Twenty-one frames can fit into the extractor at one time, with each extraction yielding up to 60 pounds of honey. The honey runs down into a sump tank, then is pumped through a filter into a larger bulk tank. From there, 55 gallon drums are filled and the honey is bottled and sold.

“When I was in junior high, I did a science fair project on bees,” he said. “I took that project to the Otsego County Fair and won $10, then went down to Montgomery Ward and bought my first hive.”

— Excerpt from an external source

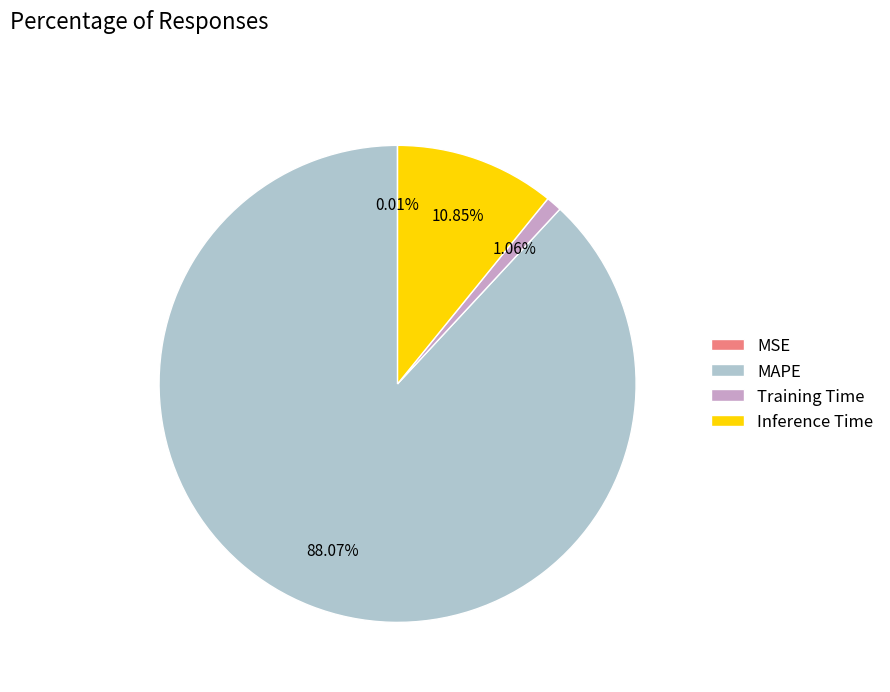

Between Inference Time and MAPE, which is larger?

MAPE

A printer by trade, he has turned an avocation into a business since he retired more than a decade ago.

In August, McCoy put up the summer honey, which comes from wildflowers, strawberries, raspberries and sweet clover. “You can’t tell the bees to go to just one flower,” he said. “They go wherever they like.”

But he admits that this year’s summer yield wasn’t as strong. “You can have the best, healthiest bees, but if the flowers aren’t producing, there’s nothing you can do. Mother Nature is in charge of all that.”

He lost a lot of bees in the particularly cold winter, and is concerned about the effect Genetically Modified seeds will have on future yields. “Monsanto has a lot of control over this,” he said. “And it’s not good for the bees – or for us.”

But the fall honey harvest has brought bounty. “We average about 10 tons of honey total.” he said.